*What is required*
The expected response is an exact repetition of every record, with images excluded.

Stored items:
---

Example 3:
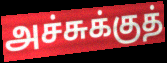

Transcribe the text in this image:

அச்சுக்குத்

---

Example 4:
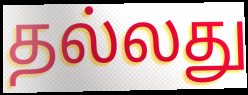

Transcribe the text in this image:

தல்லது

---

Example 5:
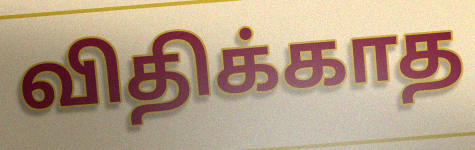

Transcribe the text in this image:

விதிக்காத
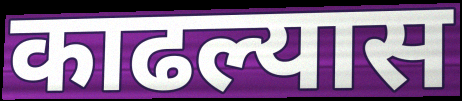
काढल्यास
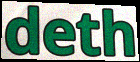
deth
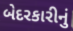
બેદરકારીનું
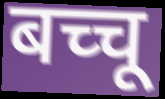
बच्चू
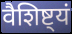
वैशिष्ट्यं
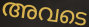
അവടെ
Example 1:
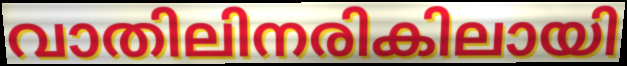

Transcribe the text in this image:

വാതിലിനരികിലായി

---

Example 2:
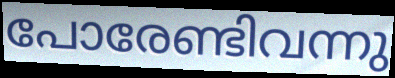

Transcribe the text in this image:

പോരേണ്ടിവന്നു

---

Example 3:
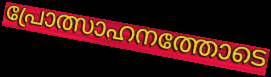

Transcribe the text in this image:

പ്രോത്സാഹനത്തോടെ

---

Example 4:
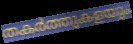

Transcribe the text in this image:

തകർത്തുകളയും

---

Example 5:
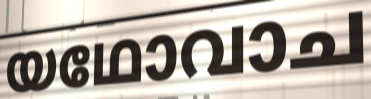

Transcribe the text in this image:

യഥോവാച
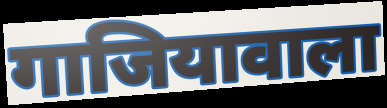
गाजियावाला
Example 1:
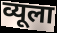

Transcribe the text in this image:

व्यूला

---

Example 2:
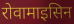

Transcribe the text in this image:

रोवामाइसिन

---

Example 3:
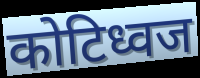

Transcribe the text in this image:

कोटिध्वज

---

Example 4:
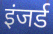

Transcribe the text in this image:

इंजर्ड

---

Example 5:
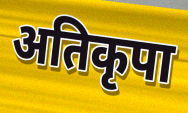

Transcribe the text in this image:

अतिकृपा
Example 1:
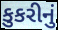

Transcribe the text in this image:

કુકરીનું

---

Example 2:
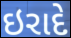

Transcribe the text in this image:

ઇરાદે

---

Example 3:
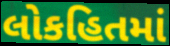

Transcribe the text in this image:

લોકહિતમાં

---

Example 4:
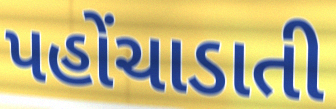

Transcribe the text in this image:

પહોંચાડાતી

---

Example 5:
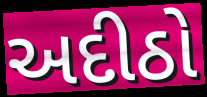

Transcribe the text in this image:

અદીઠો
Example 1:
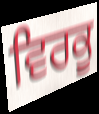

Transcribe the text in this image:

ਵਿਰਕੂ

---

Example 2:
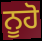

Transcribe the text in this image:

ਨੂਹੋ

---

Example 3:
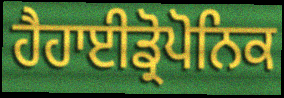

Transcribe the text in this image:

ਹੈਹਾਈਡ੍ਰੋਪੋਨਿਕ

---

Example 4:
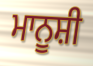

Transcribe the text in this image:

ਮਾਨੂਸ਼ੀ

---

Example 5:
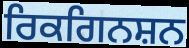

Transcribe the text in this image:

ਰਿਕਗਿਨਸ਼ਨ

*Solved exercise*
---

Example 3:

Transcribe the text in this image:

அச்சுக்குத்

---

Example 4:

Transcribe the text in this image:

தல்லது

---

Example 5:

Transcribe the text in this image:

விதிக்காத
काढल्यास
deth
બેદરકારીનું
बच्चू
वैशिष्ट्यं
അവടെ
Example 1:

Transcribe the text in this image:

വാതിലിനരികിലായി

---

Example 2:

Transcribe the text in this image:

പോരേണ്ടിവന്നു

---

Example 3:

Transcribe the text in this image:

പ്രോത്സാഹനത്തോടെ

---

Example 4:

Transcribe the text in this image:

തകർത്തുകളയും

---

Example 5:

Transcribe the text in this image:

യഥോവാച
गाजियावाला
Example 1:

Transcribe the text in this image:

व्यूला

---

Example 2:

Transcribe the text in this image:

रोवामाइसिन

---

Example 3:

Transcribe the text in this image:

कोटिध्वज

---

Example 4:

Transcribe the text in this image:

इंजर्ड

---

Example 5:

Transcribe the text in this image:

अतिकृपा
Example 1:

Transcribe the text in this image:

કુકરીનું

---

Example 2:

Transcribe the text in this image:

ઇરાદે

---

Example 3:

Transcribe the text in this image:

લોકહિતમાં

---

Example 4:

Transcribe the text in this image:

પહોંચાડાતી

---

Example 5:

Transcribe the text in this image:

અદીઠો
Example 1:

Transcribe the text in this image:

ਵਿਰਕੂ

---

Example 2:

Transcribe the text in this image:

ਨੂਹੋ

---

Example 3:

Transcribe the text in this image:

ਹੈਹਾਈਡ੍ਰੋਪੋਨਿਕ

---

Example 4:

Transcribe the text in this image:

ਮਾਨੂਸ਼ੀ

---

Example 5:

Transcribe the text in this image:

ਰਿਕਗਿਨਸ਼ਨ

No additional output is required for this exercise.